En cas de doute sur la couverture de votre contrat, consultez la section "Garanties" de vos conditions particulières ou contactez votre conseiller. En cas de litige avec votre assureur après un sinistre, vous pouvez saisir le Médiateur de l'assurance, dont les coordonnées figurent sur tout courrier de rejet. La transparence et la connaissance de vos droits et obligations sont les meilleurs remparts contre les conséquences financières dévastatrices d'un sinistre grave.
Questions fréquentes
Mon assurance va-t-elle couvrir les dégâts à ma voiture si je conduisais en état d'ivresse ?
Non, très probablement pas. La plupart des contrats d'assurance excluent la garantie "Dommages tous accidents" (DTA) ou "Tous risques" en cas de conduite en état d'ivresse (taux d'alcoolémie ≥ 0,5 g/L de sang), de conduite sous l'effet de stupéfiants ou de conduite sans permis. Ces faits sont considérés comme une faute intentionnelle ou une violation grave des lois, ce qui entraîne le refus d'indemnisation pour votre propre véhicule. Seule la garantie Responsabilité Civile fonctionnera pour indemniser les victimes.
Dois-je obligatoirement déclarer un accident où j'étais ivre et sans permis ?
Oui, l'obligation légale de déclarer tout sinistre à votre assureur dans les 5 jours ouvrés (2 jours en cas de vol) s'applique même si vous étiez en faute. Cacher des faits, comme une alcoolémie ou l'absence de permis, pourrait être considéré comme une fausse déclaration, passible de la nullité du contrat (article L113-8 du Code des assurances). Déclarez les circonstances exactes telles que consignées dans le procès-verbal des forces de l'ordre.
Quelles seront les conséquences financières sur mes futures primes d'assurance ?

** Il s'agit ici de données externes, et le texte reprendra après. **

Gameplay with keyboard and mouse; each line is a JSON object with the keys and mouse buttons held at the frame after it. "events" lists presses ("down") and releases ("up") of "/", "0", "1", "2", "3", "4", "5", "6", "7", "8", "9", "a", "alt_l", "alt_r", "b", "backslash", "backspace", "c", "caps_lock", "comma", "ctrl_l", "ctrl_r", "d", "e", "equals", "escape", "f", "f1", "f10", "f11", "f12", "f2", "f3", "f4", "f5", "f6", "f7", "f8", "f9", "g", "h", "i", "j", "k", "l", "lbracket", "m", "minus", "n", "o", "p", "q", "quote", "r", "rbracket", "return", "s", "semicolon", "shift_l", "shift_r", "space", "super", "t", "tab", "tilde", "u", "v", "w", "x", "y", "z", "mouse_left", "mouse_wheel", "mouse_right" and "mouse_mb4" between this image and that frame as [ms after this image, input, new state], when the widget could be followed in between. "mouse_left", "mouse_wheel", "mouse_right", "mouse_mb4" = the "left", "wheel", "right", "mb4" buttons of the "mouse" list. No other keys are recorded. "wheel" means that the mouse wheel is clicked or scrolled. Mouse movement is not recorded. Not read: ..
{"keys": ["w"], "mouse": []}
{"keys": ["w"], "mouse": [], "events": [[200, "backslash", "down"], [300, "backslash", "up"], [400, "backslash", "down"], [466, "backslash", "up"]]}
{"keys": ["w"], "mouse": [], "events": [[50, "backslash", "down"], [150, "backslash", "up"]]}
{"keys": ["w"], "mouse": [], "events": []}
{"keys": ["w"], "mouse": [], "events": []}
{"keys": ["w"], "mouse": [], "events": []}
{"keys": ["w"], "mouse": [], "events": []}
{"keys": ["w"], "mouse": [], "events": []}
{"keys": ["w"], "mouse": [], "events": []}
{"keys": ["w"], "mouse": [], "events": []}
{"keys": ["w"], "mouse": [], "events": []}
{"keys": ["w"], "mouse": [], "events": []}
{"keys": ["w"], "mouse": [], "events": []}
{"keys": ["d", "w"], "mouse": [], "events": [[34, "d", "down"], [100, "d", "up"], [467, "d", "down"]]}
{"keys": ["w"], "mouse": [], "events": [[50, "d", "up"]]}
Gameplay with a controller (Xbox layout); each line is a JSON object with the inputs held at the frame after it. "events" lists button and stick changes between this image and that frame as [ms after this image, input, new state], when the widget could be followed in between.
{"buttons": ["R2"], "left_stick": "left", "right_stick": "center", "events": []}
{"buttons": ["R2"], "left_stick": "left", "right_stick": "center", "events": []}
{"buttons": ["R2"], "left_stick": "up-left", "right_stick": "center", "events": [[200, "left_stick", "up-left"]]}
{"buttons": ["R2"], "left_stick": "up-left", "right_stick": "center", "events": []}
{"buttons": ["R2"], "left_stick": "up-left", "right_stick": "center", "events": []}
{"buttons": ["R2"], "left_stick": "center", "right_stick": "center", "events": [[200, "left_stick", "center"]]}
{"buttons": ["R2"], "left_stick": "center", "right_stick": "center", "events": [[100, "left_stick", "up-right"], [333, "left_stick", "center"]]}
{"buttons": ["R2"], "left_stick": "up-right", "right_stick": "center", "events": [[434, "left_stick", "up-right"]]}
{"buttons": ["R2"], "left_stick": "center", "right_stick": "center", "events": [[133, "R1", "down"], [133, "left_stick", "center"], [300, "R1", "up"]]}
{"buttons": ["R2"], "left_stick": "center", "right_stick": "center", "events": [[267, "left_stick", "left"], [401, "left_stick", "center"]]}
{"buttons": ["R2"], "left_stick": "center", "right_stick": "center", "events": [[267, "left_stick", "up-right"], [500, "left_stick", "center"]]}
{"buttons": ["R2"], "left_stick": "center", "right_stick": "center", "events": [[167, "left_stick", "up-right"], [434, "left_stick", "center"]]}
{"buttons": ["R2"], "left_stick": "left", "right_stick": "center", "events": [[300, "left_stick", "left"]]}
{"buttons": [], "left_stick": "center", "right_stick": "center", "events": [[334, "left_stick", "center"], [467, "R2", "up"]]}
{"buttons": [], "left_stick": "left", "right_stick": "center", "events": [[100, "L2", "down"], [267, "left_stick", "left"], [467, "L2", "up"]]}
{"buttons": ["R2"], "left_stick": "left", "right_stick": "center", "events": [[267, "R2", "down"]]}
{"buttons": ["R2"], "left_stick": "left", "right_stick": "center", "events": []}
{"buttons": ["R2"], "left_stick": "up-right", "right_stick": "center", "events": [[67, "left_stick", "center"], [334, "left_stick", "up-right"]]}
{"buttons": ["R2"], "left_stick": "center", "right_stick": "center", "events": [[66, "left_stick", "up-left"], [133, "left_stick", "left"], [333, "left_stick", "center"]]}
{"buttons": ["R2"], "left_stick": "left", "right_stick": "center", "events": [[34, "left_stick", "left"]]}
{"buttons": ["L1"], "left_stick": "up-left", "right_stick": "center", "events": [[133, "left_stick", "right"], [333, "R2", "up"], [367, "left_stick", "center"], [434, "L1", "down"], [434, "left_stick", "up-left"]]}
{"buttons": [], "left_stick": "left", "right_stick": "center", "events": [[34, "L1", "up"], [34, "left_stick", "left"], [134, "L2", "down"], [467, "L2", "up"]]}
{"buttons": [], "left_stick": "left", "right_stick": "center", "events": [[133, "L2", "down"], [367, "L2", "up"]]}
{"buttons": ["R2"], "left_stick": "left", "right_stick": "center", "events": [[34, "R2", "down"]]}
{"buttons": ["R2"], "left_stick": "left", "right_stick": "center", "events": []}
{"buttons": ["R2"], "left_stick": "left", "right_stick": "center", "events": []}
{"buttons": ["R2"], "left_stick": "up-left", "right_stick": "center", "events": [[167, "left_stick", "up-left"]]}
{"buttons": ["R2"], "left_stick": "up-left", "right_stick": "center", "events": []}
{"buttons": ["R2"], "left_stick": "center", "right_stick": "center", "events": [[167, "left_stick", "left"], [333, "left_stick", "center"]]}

Les conséquences sont lourdes. Votre coefficient de bonus-malus sera fortement malusé (augmentation de 1,5 à 2 points pour une sinistralité responsable à 100%). Votre prime peut être multipliée par 2 ou 3. De plus, votre assureur peut résilier votre contrat pour "aggravation du risque". L'événement sera also signalé au Fichier des Sinistres Automobilistes (FSA), rendant très difficile et coûteux l'accès à une assurance classique pendant au moins 5 ans. Vous serez orienté vers le marché non-vie avec des primes élevées.
Comment puis-je trouver une assurance après une résiliation pour faute grave ?
Vous devrez vous tourner vers le marché non-vie ou des assureurs spécialisés qui acceptent les profils à haut risque. Utilisez les services d'un courtier indépendant, car les comparateurs en ligne classiques ne répertorient pas toujours ces offres. Vous aurez principalement accès à des contrats au tiers minimum, avec des franchises très élevées et des primes substantielles. Lisez attentivement les conditions générales pour comprendre les exclusions.
Un conducteur blessé dans un accident où il conduit ivre et sans permis peut-il être indemnisé ?
Son indemnisation par son propre contrat (garantie "protection du conducteur") sera très probablement refusée en raison de l'exclusion pour faute intentionnelle ou violation grave des lois. Cependant, s'il est blessé par la faute d'un autre conducteur assuré, il pourra demander une indemnisation à l'assurance de ce tiers. L'assurance responsabilité civile de l'autre conducteur le couvrira, mais une action récursoire est possible. En cas de conduite seul responsable, il n'aura droit à aucune indemnisation de la part de son propre assureur pour ses dommages corporels.